Sejarah di Balik Tanggal 23 Juli

Penetapan 23 Juli sebagai Hari Anak Nasional punya perjalanan panjang. Tanggal ini dipilih karena bertepatan dengan disahkannya Undang-Undang Nomor 4 Tahun 1979 tentang Kesejahteraan Anak. Regulasi itu menjadi tonggak awal perlindungan hukum terhadap hak dan kesejahteraan anak di Indonesia.

Beberapa tahun kemudian, pemerintah secara resmi menetapkan Hari Anak Nasional melalui Keputusan Presiden Republik Indonesia Nomor 44 Tahun 1984. Keputusan ini ditandatangani pada masa pemerintahan Presiden Soeharto. Sejak saat itu, setiap 23 Juli diperingati sebagai Hari Anak Nasional.

Tujuannya jelas: meningkatkan kesadaran seluruh elemen bangsa bahwa anak bukan hanya generasi penerus. Mereka adalah individu yang punya hak untuk mendapatkan perlindungan, pendidikan, pelayanan kesehatan, dan kesempatan berkembang secara optimal.

Seiring waktu, tema Hari Anak Nasional terus berubah mengikuti tantangan yang dihadapi anak-anak Indonesia. Tapi tujuan utamanya tetap sama: memperkuat pemenuhan hak anak dan mendorong terciptanya lingkungan yang aman, inklusif, dan mendukung tumbuh kembang mereka.

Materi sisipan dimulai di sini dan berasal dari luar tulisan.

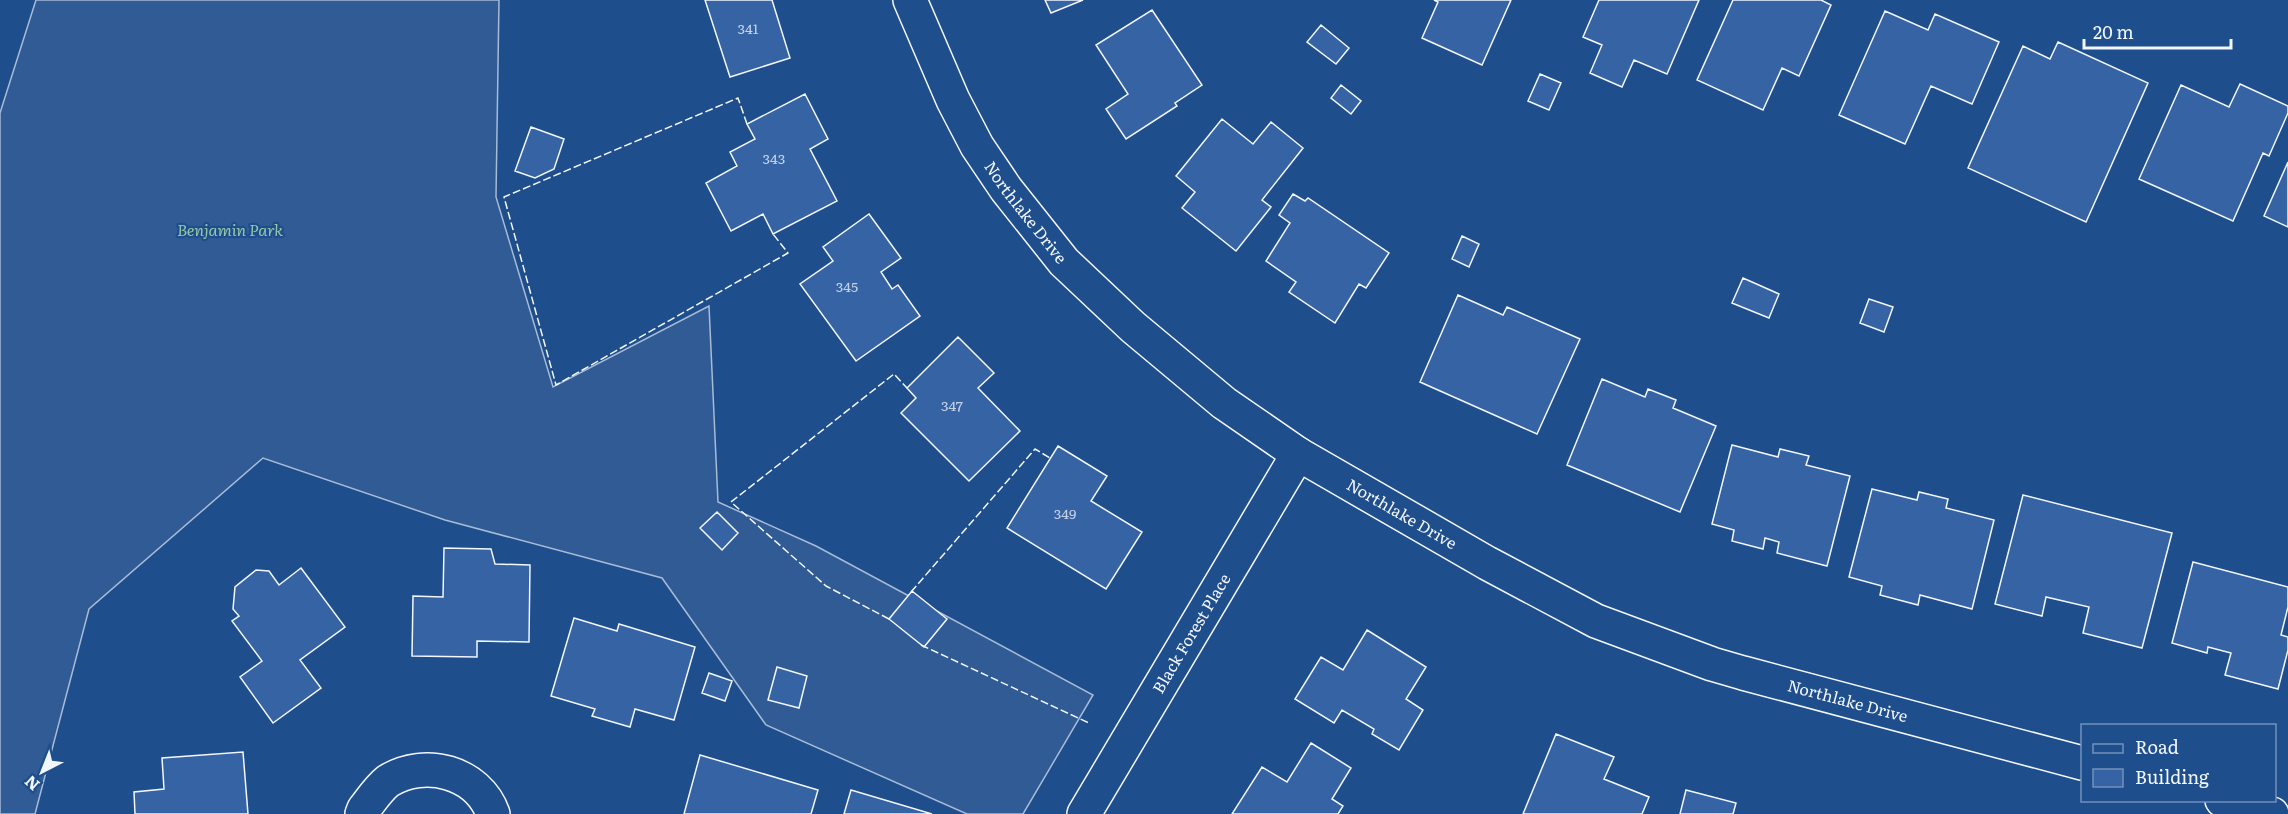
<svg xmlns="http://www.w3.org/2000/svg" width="2288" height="814" font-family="Literata,serif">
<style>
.built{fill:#305b95;stroke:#a8bbd7;stroke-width:1.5}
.building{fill:#3563a3;stroke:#f2f6ff;stroke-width:1.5}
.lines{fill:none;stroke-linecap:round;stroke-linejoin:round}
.minor-casing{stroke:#f2f6ff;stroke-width:36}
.tertiary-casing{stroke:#f2f6ff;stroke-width:36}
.minor{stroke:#1f4e8c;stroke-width:33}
.tertiary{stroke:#1f4e8c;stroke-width:33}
.fence{stroke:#f2f6ff;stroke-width:1.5;stroke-dasharray:8 3;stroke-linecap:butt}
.labels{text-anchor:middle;stroke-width:4.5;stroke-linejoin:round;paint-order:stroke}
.number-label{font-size:14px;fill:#c3d1e8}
.street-label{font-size:16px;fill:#f2f6ff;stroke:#1f4e8c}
.park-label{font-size:16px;font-style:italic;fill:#97c8a6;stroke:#1f4e8c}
</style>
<rect width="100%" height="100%" fill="#1f4e8c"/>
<!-- built -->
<path class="built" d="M36,0H499L496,197L553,387L709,306L718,502L816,546L1093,695L1023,814H967L766,725L662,578L445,520L263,458L89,609L35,814H0V113Z"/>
<!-- building -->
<path class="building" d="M705,0H772L790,58L730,77Z
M1045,0H1083L1051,13Z
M1434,0H1511L1482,65L1422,38L1438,2Z
M1599,0H1699L1667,74L1634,60L1622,87L1590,73L1602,45L1583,37Z
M1733,0H1821L1831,5L1799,76L1782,68L1763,110L1697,80Z
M1152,10L1202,85L1175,103L1177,106L1126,139L1106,109L1128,94L1096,45Z
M1885,11L1928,30L1935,14L1999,42L1972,104L1931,86L1905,144L1839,115Z
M1321,25L1349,48L1336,64L1307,42Z
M2058,42L2148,83L2086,222L1968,168L2023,46L2050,59Z
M1540,74L1561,83L1549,110L1528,101Z
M2240,84L2288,106V113L2269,156L2263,153L2233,221L2139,179L2181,85L2229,107Z
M1341,85L1361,101L1351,114L1331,98Z
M805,94L828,139L810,149L837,201L773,234L763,214L731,231L706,183L737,166L730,152L755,139L747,124Z
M1222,119L1253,144L1271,122L1303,148L1262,200L1271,207L1236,251L1182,208L1195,192L1176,176Z
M531,127L564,139L554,169L535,178L515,171Z
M2288,162V227L2264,216Z
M1293,194L1305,201L1308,198L1389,253L1366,288L1359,284L1335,323L1289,292L1296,282L1266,261L1290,223L1279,215Z
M869,214L901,258L881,272L892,289L898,285L920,316L856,361L800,284L833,261L823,247Z
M1462,236L1479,244L1469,267L1452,259Z
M1743,278L1779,294L1769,318L1732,303Z
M1458,295L1503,315L1507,307L1580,339L1537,434L1420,382Z
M1869,299L1893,307L1884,332L1860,323Z
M958,337L994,373L978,388L1020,431L969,481L901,413L916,398L907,388Z
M1602,379L1645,397L1648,389L1676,400L1673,408L1716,426L1680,512L1567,465Z
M1732,445L1778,457L1780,449L1809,456L1806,465L1850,476L1827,566L1777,553L1779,542L1765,538L1763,549L1732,541L1734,530L1712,524Z
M1058,446L1107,476L1091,501L1142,532L1106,589L1007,528Z
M1872,489L1917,500L1919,492L1948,499L1946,508L1994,520L1972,609L1920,595L1918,605L1880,595L1882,586L1849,577Z
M2023,495L2172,533L2142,648L2083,633L2089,607L2046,597L2042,616L1995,604Z
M717,512L738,533L722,550L700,528Z
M444,548L491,549L495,564L530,565L529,642L477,641V657L412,656L413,596L443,597Z
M2193,562L2288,587V607L2281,635L2288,637V650L2278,689L2225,675L2231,653L2208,647L2207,653L2172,643Z
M301,568L345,627L300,660L321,688L273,723L240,677L262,661L232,621L239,616L233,609L235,587L256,570L269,571L279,585Z
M912,591L947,619L924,647L889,619Z
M574,618L617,631L619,624L695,647L674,720L635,709L630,727L592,716L595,709L551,696Z
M1367,630L1426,667L1406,699L1423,710L1399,750L1372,734L1374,729L1342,710L1334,723L1295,699L1321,657L1343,670Z
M777,667L807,676L799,708L768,700Z
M709,673L732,681L725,701L702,693Z
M1556,734L1614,757L1604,779L1649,797L1642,814H1523Z
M1311,743L1351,768L1332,799L1343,806L1338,814H1232L1262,767L1287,782Z
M243,752L248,814H135L134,792L164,789L162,758Z
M700,755L818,790L811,814H684Z
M851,790L932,814H844Z
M1686,790L1736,803L1733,814H1680Z"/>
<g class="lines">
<!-- minor casing -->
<g class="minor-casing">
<g id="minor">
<path d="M362,814L364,809C371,800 379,788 388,781C425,758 478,772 493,814"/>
<path id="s1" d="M1084,814L1298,454"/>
</g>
</g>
<!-- tertiary casing -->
<g class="tertiary-casing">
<g id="tertiary">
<path id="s2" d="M910,0L953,100L977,146L1006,189L1064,262L1133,327L1224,403L1298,454L1331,473L1487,563L1596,621L1712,664L1743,673L2082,763"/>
<path d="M2222,800L2272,814"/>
</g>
</g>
<!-- minor -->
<use href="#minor" class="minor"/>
<!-- tertiary -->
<use href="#tertiary" class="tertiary"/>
<!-- fence -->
<path class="fence" d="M747,124L738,98L504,197L556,385L788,253L773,234
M911,592L1035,449L1050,458
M889,619L826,586L731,502L894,374L907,388
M921,645L1089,723"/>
</g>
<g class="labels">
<!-- number labels -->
<g class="number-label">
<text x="748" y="34">341</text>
<text x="774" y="164">343</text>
<text x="847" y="292">345</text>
<text x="952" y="411">347</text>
<text x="1065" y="519">349</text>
</g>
<!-- street labels -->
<g class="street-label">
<text dy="6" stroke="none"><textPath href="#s2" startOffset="243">Northlake Drive</textPath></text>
<text dy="6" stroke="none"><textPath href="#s2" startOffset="729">Northlake Drive</textPath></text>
<text dy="6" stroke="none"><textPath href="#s1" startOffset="210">Black Forest Place</textPath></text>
<text dy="6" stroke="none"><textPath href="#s2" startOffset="1215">Northlake Drive</textPath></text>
</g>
<!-- park labels -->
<g class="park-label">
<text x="230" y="236">Benjamin Park</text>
</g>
</g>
<!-- legend -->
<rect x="2081" y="724" width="195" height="78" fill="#1f4e8c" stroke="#7391ba" stroke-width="1.5"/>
<rect x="2093" y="744" width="30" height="9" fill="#1f4e8c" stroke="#7391ba" stroke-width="1.5"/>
<text x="2135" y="754" font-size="18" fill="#f2f6ff">Road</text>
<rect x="2093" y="769" width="30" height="18" fill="#3563a3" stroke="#7391ba" stroke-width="1.5"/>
<text x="2135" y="784" font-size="18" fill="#f2f6ff">Building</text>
<!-- north arrow -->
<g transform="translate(42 772) rotate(222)" stroke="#1f4e8c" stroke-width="4.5" paint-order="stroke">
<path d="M0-4.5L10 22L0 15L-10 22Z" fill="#f2f6ff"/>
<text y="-9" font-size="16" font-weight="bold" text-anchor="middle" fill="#f2f6ff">N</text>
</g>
<!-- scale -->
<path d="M2084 39v9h147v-9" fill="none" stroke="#f2f6ff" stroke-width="3"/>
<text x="2093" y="39" font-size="18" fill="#f2f6ff" stroke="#1f4e8c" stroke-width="4.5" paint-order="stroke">20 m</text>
</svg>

Apa Makna di Balik Peringatan Ini?

Hari Anak Nasional bukan sekadar peringatan tahunan. Ini adalah pengingat bahwa pemenuhan hak anak adalah tanggung jawab bersama. Mulai dari keluarga, sekolah, masyarakat, hingga pemerintah.

Makna itu tercermin melalui berbagai upaya untuk memastikan setiap anak memperoleh kesempatan yang sama. Mereka berhak mengakses pendidikan, layanan kesehatan, dan perlindungan dari kekerasan, eksploitasi, diskriminasi, maupun perundungan.

Lebih dari itu, Hari Anak Nasional juga menjadi momentum untuk memperkuat partisipasi anak dalam berbagai kebijakan yang berkaitan dengan kehidupan mereka. Anak tidak lagi dipandang hanya sebagai objek perlindungan. Mereka adalah subjek yang memiliki suara dan berhak menyampaikan pendapat sesuai usia dan tingkat perkembangannya.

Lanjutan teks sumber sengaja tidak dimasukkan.